Saturday, June 14, 2008

SBI Talks ‘Ethical Incentives’ For Staff - June 14, 2008

Hyderabad: Public sector banks have a strong middle-class value system and that is what O P Bhatt, chairman of State Bank of India (SBI), is out to preserve.

And how does he plan to do it? By putting in place an “ethical incentive” scheme for the employees who, he believes, will not leave even though SBI does not offer high pay packages such as those offered by private and foreign banks.

SBI is seeking to put in place a structure that does not destroy the value system that has been ingrained into the employees’ genes for generations, Bhatt said.

A team of professors from the Indian Institutes of Management is being drafted to develop the incentive scheme, he said at a banking conference at the Indian School of Business in Hyderabad.

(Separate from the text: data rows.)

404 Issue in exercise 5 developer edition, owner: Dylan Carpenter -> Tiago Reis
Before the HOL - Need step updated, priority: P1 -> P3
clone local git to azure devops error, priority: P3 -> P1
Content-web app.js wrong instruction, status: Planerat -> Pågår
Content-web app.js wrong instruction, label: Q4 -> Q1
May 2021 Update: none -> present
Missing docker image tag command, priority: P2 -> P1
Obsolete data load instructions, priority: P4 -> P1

The “Chairman’s Club” at SBI is one such attempt where high performers are invited with their spouse to have dinner at the chairman’s house. The experience does more than what a financial incentive can achieve, he stressed.

“Remember we are a public sector bank and have constraints. We can’t throw money like these guys,” Bhatt said even as his rivals, Axis Bank chairman & CEO PJ Nayak and Citigroup India CEO Sanjay Nayar, watched on in some discomfort at the panel discussion on Competitiveness of Indian Commercial Banks.

Since he took over as the chairman of India’s largest bank in 2006, Bhatt has been on a mission to transform the bank into a competitive and modern entity through a programme called Parivartan.

More recently, as part of a new hub and spoke system, where the branches will only be front-ending operations, 3,000 branches have been redesigned for better customer relations.

Soon, SBI will have computerised queue management systems where a customer can seek services such as bank drafts etc by appointment.

More importantly, addressing the talent shortage issue the bank is recruiting 20,000 more this year.

“This is the single-highest intake anywhere in the world and you could enter us into the Guinness Book of World Records for this,” he said.

But then it is not just customer relations that matters, came the repartee from Citi’s Nayar, who insisted foreign bankers do not necessarily work only for money.

“A significant number of our new small and medium enterprises clients are from SBI and other PSU banks. This goes to show that banking is more than just customer service,” Nayar said.

He asked Bhatt to direct his managers to start cross-selling products and services. “That will make our life more difficult,” Nayar jousted.

“The competitive positioning of Citi is based on the universal banking model and we have been growing well despite the constrained by regulation and restricted market access and high tax rates in India,” Nayar said, demanding a level playing field between Indian and foreign banks in the country.